There are longueurs, lots of them. An entire episode is devoted to Mohamed Al-Fayed, who is portrayed as a sweet Egyptian businessman with a mean side.

Meanwhile, after the luminous idealism of Claire Foy’s Young Queen followed by the arid pragmatism of Olivia Colman’s Middling Queen, we now have Imelda Staunton’s Late Life Queen, introduced here as a sort of seaside landlady, complete with a myth-busting corn plaster.

In the world of The Crown, he is allowed to be rich as well as nice because, unlike the ermine pests of writer Peter Morgan’s imagination, he is kind and benevolent. The type of millionaire who gives medicine to his dying servant and fondly fondles his empty slippers when he dies.

‘The mountain is really moving to Mohamed,’ he shouts, when it is announced that the Queen is coming to visit him.
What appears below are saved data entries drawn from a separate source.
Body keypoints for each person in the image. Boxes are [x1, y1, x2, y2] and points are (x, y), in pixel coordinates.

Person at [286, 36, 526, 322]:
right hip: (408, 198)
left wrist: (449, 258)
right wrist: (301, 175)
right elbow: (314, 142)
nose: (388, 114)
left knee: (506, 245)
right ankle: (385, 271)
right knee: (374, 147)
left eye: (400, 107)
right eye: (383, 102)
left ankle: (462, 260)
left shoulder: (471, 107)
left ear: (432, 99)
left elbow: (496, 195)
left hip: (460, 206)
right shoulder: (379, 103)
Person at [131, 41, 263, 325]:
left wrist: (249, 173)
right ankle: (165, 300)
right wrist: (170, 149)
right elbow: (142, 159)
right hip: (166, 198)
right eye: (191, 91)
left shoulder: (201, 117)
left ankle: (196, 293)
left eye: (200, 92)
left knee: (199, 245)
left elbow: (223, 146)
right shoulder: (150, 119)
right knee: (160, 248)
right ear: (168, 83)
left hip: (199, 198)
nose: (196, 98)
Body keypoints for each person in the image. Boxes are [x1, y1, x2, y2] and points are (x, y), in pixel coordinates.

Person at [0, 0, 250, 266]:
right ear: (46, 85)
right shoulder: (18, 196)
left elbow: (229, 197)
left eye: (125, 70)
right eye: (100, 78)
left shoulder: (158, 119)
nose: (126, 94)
Except she doesn’t, because she’s a royal bastard and a snob, just like everyone else – except Diana, who is nice.

Production values ​​are sky-high, while great scenes are delivered with verve and style, filled with extras and a determination to get every historical detail correct: from pearls to cars to an impressive Norma Major lookalike doing Highland coils at Balmoral.

The cast is first class. No question. Even former 007 Timothy Dalton shows up in a standard Crown trench coat to play Peter Townsend with a terminal diagnosis. No, he doesn’t want to water Princess Margaret’s crops one last time, thank goodness, just to share discreet but sexy memories of who did what to whom in the Crimson Room at Windsor Castle. Stop.
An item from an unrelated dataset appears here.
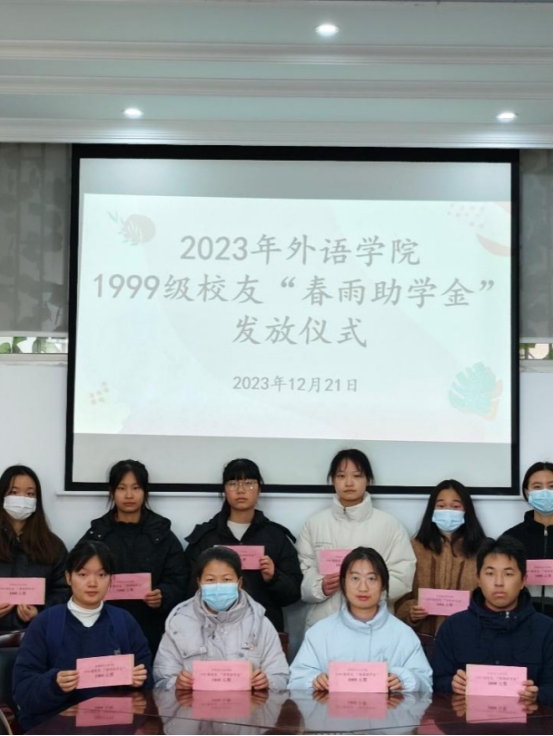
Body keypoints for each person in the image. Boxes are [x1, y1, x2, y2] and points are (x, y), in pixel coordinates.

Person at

Agree, this isn’t in the best possible flavor, but what the hell is in this sprawling, soapy epic?

In its lust for pomp and circumstance, The Crown shows little tact and caution, as it plods into the souls of both the royal recently deceased and the living beings.

As the storyline progresses into the tragedy of the foretold death – the car accident in Paris coming in the next series – Debicki’s Diana burns every scene like a cool flame.

We are now 50 episodes further and even the royal family itself is starting to complain offstage about the endless penalty strokes.

Still, you could argue that approval or consultation is never sought from the hapless subjects who appear in real-life dramas like this one, those whose best and worst private moments are served up as entertainment for the viewing public.

From Tampongate to the messy royal divorces, why should the Windsors be given courtesies and privileges rarely granted to other families?

The answer, of course, is that they are not. Leaving everyone in the lurch, wondering if the Windsors were really that bad and so incessantly terrible all along.

Or if it’s fair to make such a game of their lives, embellishing events with lies and exaggerations, while piling up scenes that never happened and quotes that were never said?

“She’s a floating, sea-going expression of mine,” says the unlikely Queen Imelda, as she ponders the sinking of the royal yacht Britannia. But she could have been talking about The Crown itself.